**RECORDED INFORMATION**:
☆ ☆ ☆ ☆
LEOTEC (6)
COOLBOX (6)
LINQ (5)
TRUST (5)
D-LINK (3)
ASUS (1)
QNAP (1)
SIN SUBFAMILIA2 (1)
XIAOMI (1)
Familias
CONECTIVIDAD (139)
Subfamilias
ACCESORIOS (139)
☆ ☆ ☆ ☆
**WHAT IS BEING ASKED**:
When you reach the end of the listing, print it again in full, exactly as given.

**OUTPUT BELOW**:
LEOTEC (6)
COOLBOX (6)
LINQ (5)
TRUST (5)
D-LINK (3)
ASUS (1)
QNAP (1)
SIN SUBFAMILIA2 (1)
XIAOMI (1)
Familias
CONECTIVIDAD (139)
Subfamilias
ACCESORIOS (139)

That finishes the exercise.